▸ WHAT YOU SHOULD DO:
Exactly as they stand, set down all of the records again.

:: SUPPLIED RECORDS ::

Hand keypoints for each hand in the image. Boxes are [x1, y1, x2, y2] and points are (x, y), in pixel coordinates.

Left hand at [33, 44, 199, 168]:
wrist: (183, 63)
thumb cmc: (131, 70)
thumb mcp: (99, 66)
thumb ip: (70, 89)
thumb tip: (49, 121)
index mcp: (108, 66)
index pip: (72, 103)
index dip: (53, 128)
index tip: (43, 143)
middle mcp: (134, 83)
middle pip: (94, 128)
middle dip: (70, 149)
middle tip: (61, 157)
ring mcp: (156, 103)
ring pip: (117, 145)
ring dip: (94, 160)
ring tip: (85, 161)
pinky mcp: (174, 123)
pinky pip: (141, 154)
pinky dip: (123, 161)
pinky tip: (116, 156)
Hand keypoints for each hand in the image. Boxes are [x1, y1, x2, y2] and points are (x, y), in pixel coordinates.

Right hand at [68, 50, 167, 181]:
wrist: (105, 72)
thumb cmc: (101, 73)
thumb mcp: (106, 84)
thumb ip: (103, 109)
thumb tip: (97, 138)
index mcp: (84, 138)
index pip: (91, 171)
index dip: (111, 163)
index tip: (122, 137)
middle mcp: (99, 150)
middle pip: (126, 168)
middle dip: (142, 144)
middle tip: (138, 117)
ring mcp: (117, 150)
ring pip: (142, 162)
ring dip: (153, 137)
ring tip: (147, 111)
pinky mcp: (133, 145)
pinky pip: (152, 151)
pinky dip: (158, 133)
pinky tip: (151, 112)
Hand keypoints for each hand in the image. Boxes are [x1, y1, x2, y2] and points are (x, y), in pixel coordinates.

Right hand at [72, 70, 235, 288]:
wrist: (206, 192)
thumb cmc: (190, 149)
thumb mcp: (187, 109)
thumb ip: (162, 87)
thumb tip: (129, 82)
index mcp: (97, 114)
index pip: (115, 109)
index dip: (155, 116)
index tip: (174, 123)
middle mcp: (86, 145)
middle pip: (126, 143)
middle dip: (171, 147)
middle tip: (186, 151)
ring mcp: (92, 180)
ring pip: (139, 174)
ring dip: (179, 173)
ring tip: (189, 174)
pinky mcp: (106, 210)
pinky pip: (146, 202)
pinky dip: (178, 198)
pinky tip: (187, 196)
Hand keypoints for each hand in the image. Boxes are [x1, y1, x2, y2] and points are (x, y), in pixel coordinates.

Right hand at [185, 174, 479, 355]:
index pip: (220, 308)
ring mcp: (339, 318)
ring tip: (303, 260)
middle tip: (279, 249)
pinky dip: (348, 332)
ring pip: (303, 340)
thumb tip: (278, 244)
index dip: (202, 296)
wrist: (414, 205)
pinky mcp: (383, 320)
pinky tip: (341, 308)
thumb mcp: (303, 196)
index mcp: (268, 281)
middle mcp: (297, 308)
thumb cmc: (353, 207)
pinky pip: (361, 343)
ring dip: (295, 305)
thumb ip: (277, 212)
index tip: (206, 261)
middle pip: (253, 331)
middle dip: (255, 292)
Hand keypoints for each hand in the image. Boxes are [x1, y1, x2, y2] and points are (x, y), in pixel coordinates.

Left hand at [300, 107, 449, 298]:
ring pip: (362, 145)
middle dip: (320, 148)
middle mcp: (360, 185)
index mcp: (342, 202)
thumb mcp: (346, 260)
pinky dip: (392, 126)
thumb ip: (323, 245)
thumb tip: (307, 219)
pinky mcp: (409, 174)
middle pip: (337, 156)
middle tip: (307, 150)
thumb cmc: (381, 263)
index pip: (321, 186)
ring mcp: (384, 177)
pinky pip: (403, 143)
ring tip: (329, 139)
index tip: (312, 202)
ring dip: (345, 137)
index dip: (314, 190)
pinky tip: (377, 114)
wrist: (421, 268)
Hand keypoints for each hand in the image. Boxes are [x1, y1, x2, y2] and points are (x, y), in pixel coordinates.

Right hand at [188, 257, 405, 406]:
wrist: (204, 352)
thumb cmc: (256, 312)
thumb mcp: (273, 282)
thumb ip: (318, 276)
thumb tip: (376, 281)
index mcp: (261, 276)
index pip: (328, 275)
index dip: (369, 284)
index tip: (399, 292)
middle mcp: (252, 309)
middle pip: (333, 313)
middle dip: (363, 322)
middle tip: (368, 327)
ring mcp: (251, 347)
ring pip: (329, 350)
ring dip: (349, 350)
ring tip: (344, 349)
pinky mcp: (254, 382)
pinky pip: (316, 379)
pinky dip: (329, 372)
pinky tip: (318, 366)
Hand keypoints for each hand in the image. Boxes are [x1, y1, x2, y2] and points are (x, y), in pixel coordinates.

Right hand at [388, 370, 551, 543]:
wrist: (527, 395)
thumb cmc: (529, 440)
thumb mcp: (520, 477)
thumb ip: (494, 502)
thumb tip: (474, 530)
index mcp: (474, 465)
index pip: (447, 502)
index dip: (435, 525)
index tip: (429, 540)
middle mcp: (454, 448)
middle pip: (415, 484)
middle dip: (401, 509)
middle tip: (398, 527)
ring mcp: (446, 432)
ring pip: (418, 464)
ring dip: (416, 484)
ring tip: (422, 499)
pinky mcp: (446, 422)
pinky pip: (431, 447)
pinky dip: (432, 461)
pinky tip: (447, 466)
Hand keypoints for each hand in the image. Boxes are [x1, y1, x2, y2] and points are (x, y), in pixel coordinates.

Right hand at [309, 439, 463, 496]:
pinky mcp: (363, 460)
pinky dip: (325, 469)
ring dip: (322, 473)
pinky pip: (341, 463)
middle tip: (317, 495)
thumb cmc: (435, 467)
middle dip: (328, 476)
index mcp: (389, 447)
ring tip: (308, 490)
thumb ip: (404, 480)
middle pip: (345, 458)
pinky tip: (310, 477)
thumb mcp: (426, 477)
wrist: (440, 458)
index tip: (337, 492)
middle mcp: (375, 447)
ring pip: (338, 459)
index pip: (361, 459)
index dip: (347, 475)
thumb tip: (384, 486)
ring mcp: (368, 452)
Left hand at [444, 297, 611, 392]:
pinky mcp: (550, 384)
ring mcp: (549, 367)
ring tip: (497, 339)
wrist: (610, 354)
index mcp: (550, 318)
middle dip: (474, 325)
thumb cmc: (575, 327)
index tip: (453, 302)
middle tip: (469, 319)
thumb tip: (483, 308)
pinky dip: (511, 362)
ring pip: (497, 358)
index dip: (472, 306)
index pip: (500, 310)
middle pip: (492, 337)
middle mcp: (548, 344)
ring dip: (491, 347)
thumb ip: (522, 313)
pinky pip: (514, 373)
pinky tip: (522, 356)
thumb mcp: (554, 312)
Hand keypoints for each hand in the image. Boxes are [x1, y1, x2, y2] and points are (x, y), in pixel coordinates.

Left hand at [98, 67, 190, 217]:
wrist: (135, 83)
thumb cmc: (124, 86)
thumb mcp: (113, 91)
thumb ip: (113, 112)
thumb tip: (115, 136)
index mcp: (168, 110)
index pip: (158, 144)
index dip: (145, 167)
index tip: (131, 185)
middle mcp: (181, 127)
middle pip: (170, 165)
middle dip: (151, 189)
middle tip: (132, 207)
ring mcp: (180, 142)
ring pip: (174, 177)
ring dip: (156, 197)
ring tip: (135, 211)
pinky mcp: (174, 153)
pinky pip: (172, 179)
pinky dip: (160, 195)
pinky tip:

:::

▸ REPLY TO THE TASK:
Hand keypoints for each hand in the image. Boxes are [x1, y1, x2, y2] and points are (x, y), in pixel coordinates.

Left hand at [33, 44, 199, 168]:
wrist: (183, 63)
thumb cmc: (131, 70)
thumb mcp: (99, 66)
thumb ip: (70, 89)
thumb tip: (49, 121)
index mcp: (108, 66)
index pip: (72, 103)
index dip: (53, 128)
index tip: (43, 143)
middle mcp: (134, 83)
middle pip: (94, 128)
middle dip: (70, 149)
middle tip: (61, 157)
ring mcp: (156, 103)
ring pip: (117, 145)
ring dip: (94, 160)
ring tip: (85, 161)
pinky mcp: (174, 123)
pinky pip: (141, 154)
pinky dip: (123, 161)
pinky tip: (116, 156)
Hand keypoints for each hand in the image. Boxes are [x1, y1, x2, y2] and points are (x, y), in pixel coordinates.

Right hand at [68, 50, 167, 181]:
wrist: (105, 72)
thumb cmc: (101, 73)
thumb mcp: (106, 84)
thumb ip: (103, 109)
thumb tip: (97, 138)
index mcp: (84, 138)
index pip: (91, 171)
index dip: (111, 163)
index tip: (122, 137)
middle mcp: (99, 150)
middle pip: (126, 168)
middle dip: (142, 144)
middle tip: (138, 117)
ring mcp: (117, 150)
ring pip: (142, 162)
ring dip: (153, 137)
ring tip: (147, 111)
pinky mcp: (133, 145)
pinky pip: (152, 151)
pinky dip: (158, 133)
pinky tip: (151, 112)
Hand keypoints for each hand in the image. Boxes are [x1, y1, x2, y2] and points are (x, y), in pixel coordinates.

Right hand at [72, 70, 235, 288]:
wrist: (206, 192)
thumb cmc: (190, 149)
thumb mcp: (187, 109)
thumb ip: (162, 87)
thumb tip: (129, 82)
index mcp: (97, 114)
index pip: (115, 109)
index dip: (155, 116)
index tip: (174, 123)
middle mcp: (86, 145)
middle pip: (126, 143)
middle dip: (171, 147)
middle tip: (186, 151)
ring mcp: (92, 180)
ring pip: (139, 174)
ring dip: (179, 173)
ring tip: (189, 174)
pinky mcp: (106, 210)
pinky pip: (146, 202)
pinky dip: (178, 198)
pinky tip: (187, 196)
Hand keypoints for each hand in the image. Boxes are [x1, y1, x2, y2] and points are (x, y), in pixel coordinates.

Right hand at [185, 174, 479, 355]:
index pip: (220, 308)
ring mcp: (339, 318)
ring tip: (303, 260)
middle tip: (279, 249)
pinky dip: (348, 332)
ring pip: (303, 340)
thumb tip: (278, 244)
index dip: (202, 296)
wrist: (414, 205)
pinky mcp: (383, 320)
pinky tip: (341, 308)
thumb mcp: (303, 196)
index mcp: (268, 281)
middle mcp: (297, 308)
thumb cmc: (353, 207)
pinky pip: (361, 343)
ring dip: (295, 305)
thumb ip: (277, 212)
index tip: (206, 261)
middle pip: (253, 331)
middle dip: (255, 292)
Hand keypoints for each hand in the image. Boxes are [x1, y1, x2, y2] and points are (x, y), in pixel coordinates.

Left hand at [300, 107, 449, 298]:
ring pip: (362, 145)
middle dip: (320, 148)
middle mcp: (360, 185)
index mcp: (342, 202)
thumb mcp: (346, 260)
pinky dip: (392, 126)
thumb ip: (323, 245)
thumb tip: (307, 219)
pinky mcp: (409, 174)
middle pip: (337, 156)
middle tip: (307, 150)
thumb cmc: (381, 263)
index pip: (321, 186)
ring mcp: (384, 177)
pinky pip: (403, 143)
ring tip: (329, 139)
index tip: (312, 202)
ring dip: (345, 137)
index dip: (314, 190)
pinky tip: (377, 114)
wrist: (421, 268)
Hand keypoints for each hand in the image. Boxes are [x1, y1, x2, y2] and points are (x, y), in pixel coordinates.

Right hand at [188, 257, 405, 406]:
wrist: (204, 352)
thumb cmc: (256, 312)
thumb mcp: (273, 282)
thumb ip: (318, 276)
thumb tip: (376, 281)
index mcp: (261, 276)
index pip: (328, 275)
index dip: (369, 284)
index tip: (399, 292)
middle mcp: (252, 309)
middle pip: (333, 313)
middle dip: (363, 322)
middle tip: (368, 327)
ring mcp: (251, 347)
ring pip: (329, 350)
ring dip: (349, 350)
ring tip: (344, 349)
pinky mcp: (254, 382)
pinky pip: (316, 379)
pinky dip: (329, 372)
pinky tip: (318, 366)
Hand keypoints for each hand in the image. Boxes are [x1, y1, x2, y2] and points are (x, y), in pixel coordinates.

Right hand at [388, 370, 551, 543]:
wrist: (527, 395)
thumb cmc: (529, 440)
thumb mcp: (520, 477)
thumb ip: (494, 502)
thumb tip: (474, 530)
index mcp: (474, 465)
index pip: (447, 502)
index dip: (435, 525)
index tip: (429, 540)
middle mcp: (454, 448)
middle pip: (415, 484)
middle dip: (401, 509)
middle tip: (398, 527)
ring mcp: (446, 432)
ring pip: (418, 464)
ring dip: (416, 484)
ring tip: (422, 499)
pinky mcp: (446, 422)
pinky pip: (431, 447)
pinky dip: (432, 461)
pinky tip: (447, 466)
Hand keypoints for each hand in the image. Boxes are [x1, y1, x2, y2] and points are (x, y), in pixel coordinates.

Right hand at [309, 439, 463, 496]:
pinky mcp: (363, 460)
pinky dip: (325, 469)
ring dip: (322, 473)
pinky pip: (341, 463)
middle tip: (317, 495)
thumb cmc: (435, 467)
middle dip: (328, 476)
index mcp: (389, 447)
ring tip: (308, 490)
thumb ip: (404, 480)
middle pip: (345, 458)
pinky tip: (310, 477)
thumb mcp: (426, 477)
wrist: (440, 458)
index tip: (337, 492)
middle mcp: (375, 447)
ring pip: (338, 459)
index pip: (361, 459)
index dip: (347, 475)
thumb tip: (384, 486)
ring mcp: (368, 452)
Left hand at [444, 297, 611, 392]:
pinky mcp: (550, 384)
ring mcp: (549, 367)
ring tip: (497, 339)
wrist: (610, 354)
index mcp: (550, 318)
middle dip: (474, 325)
thumb cmc: (575, 327)
index tip: (453, 302)
middle tip: (469, 319)
thumb tip: (483, 308)
pinky dip: (511, 362)
ring pip: (497, 358)
index dip: (472, 306)
index pip: (500, 310)
middle pip: (492, 337)
middle mcp: (548, 344)
ring dip: (491, 347)
thumb ip: (522, 313)
pinky pip: (514, 373)
pinky tip: (522, 356)
thumb mcp: (554, 312)
Hand keypoints for each hand in the image. Boxes are [x1, y1, x2, y2] and points are (x, y), in pixel coordinates.

Left hand at [98, 67, 190, 217]:
wrist: (135, 83)
thumb cmc: (124, 86)
thumb mcp: (113, 91)
thumb ip: (113, 112)
thumb tip: (115, 136)
index mcp: (168, 110)
index pip: (158, 144)
index dip: (145, 167)
index tip: (131, 185)
middle mcp: (181, 127)
middle pip: (170, 165)
middle dip: (151, 189)
middle tip: (132, 207)
ring mcp: (180, 142)
ring pip: (174, 177)
ring dip: (156, 197)
ring tip: (135, 211)
pinky mcp: (174, 153)
pinky pip: (172, 179)
pinky dip: (160, 195)
pinky tip:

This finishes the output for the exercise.